Reply to Letter: “Redesigning ACS-NSQIP Data Collection and Reports Will This Translate Into Better Outcomes?”
We appreciate the thoughtful editorial by Osborne and Goodney1 about our 4 articles on the Surgical Risk Preoperative Assessment System (SURPAS) recently published in Annals of Surgery.2–5 We would like to make comments on some of their points.
We were somewhat perplexed with the title of the editorial, “Redesigning ACS-NSQIP Data Collection and Reports Will This Translate into Better Outcomes?” We do not intend to influence the American College of Surgeons National Surgical Quality Improvement Program (ACS-NSQIP) data collection process and its use in more than 600 hospitals to make operative outcomes comparison credible by risk-adjustment. At the University of Colorado, we view the ACS-NSQIP and SURPAS as separate surgical quality improvement efforts that complement one another. The University of Colorado (UC) Hospital joined the ACS-NSQIP so that we could compare our risk-adjusted adverse surgical outcomes with other surgical programs around the country. When UC Hospital implements SURPAS in the future, it will be to provide patient risk assessments preoperatively to counsel patients and their families and to feedback these risk assessments to the surgical teams so that they might have the opportunity to mitigate risk in moderate and high risk patients before, during, and after surgery, with the ultimate goal of reducing postoperative adverse events in these patients.
We agree with the editorial that the 4 articles do not address the issue of implementation and use of SURPAS. These 4 articles present some of the statistical foundation of the system that we have been working on over the past 3 years using the very valuable ACS-NSQIP Participant Use File. The SURPAS system will probably represent a 5 to 10 year research effort involving the development of the parsimonious statistical prediction models; obtaining feedback from surgeons, patients, and administrators; incorporating the shared decision making tool into the electronic health record system at the UC Hospital; incorporating suggestions for care management to reduce the risk in moderate and high risk patients; and implementing the tool on a pilot basis in some surgical clinics. If these steps are successful, we plan to apply the system more broadly at the UC Hospital and perhaps other hospitals in the UC Health system and then test to see whether the SURPAS system will reduce postoperative adverse events. Future progress on the SURPAS system will be reported in future articles.

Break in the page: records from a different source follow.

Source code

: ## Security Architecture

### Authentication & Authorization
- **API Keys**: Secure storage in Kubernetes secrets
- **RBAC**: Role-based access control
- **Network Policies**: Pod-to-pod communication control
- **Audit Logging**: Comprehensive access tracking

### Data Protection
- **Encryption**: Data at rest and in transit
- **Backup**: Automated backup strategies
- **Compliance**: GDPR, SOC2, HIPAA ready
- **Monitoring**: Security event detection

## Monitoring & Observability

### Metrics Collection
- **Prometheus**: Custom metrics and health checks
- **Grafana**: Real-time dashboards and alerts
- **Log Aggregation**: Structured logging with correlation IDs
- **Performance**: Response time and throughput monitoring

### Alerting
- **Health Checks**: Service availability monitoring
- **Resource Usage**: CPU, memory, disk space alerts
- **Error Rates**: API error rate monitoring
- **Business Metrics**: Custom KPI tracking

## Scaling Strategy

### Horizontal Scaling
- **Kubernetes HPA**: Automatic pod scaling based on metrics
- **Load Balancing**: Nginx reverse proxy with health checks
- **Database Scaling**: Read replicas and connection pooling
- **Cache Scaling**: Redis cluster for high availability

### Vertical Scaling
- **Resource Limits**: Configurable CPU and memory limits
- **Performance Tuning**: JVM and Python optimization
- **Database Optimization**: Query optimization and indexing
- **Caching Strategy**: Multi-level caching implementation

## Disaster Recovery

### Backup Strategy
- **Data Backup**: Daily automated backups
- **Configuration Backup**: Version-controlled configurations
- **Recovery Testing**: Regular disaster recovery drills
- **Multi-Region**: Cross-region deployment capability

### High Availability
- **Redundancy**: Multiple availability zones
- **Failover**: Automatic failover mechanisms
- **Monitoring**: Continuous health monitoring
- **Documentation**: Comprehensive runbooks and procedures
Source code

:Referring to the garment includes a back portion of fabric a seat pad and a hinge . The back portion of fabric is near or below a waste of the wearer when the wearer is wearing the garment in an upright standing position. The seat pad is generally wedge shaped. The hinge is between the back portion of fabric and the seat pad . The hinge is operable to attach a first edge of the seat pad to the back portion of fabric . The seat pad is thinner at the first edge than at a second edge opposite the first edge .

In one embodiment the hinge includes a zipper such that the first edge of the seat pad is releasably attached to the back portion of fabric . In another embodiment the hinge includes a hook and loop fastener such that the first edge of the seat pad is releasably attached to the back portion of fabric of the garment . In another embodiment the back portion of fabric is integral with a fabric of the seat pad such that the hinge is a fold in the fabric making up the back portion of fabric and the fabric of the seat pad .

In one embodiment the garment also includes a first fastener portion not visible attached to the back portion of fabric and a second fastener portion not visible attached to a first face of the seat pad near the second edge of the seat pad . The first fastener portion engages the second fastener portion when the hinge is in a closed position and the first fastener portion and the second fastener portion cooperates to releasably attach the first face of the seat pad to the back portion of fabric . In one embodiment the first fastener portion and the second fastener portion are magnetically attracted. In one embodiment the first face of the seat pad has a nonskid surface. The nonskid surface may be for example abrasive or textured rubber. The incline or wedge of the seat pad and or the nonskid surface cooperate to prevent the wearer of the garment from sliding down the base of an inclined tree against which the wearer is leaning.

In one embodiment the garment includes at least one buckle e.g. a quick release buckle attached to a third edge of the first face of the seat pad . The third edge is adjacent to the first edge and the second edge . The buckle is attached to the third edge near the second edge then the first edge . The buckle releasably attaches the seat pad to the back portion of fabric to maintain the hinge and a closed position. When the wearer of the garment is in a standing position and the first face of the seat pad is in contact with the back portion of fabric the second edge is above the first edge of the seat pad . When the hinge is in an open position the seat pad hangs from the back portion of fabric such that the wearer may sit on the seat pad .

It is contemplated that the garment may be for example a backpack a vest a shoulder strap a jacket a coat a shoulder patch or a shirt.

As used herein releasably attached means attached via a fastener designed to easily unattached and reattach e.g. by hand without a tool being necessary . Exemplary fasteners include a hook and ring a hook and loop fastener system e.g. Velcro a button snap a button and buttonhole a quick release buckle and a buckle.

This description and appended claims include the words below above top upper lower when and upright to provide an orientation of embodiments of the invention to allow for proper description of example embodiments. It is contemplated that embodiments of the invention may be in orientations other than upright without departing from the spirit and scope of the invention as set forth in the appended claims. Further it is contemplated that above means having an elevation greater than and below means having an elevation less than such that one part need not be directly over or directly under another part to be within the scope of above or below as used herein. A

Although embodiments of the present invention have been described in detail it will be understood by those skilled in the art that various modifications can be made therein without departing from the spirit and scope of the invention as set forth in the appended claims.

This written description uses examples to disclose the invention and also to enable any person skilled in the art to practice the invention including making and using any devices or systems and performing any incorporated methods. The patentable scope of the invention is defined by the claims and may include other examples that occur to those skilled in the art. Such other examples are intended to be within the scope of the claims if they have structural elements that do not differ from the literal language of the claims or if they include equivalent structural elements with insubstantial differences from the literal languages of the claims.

We also agree with the editorial comment that the statistical technique of factor analysis may produce unintended consequences in reducing the 18 ACS-NSQIP postoperative complications to a smaller number of clusters of complications. The identification of adverse postoperative outcomes to target for quality improvement should include a combination of statistical and clinical reasoning. The SURPAS I article3 resulted in some clusters of complications (eg, combining myocardial infarction, cardiac arrest, and postoperative bleeding requiring transfusion) that involve different processes and structures of care, and, therefore, should possibly be considered separately. As SURPAS evolves, we anticipate using both clinical and statistical reasoning to identify and define those adverse postoperative outcomes that will be targeted for intervention.
In developing SURPAS, we could have taken the approach of developing separate prediction models for each type of major operation performed at the UC Hospital. This would have involved hundreds of different prediction models, with each probably requiring a different set of predictor variables. We believe this approach would lead to a cumbersome system, which would never be used by providers.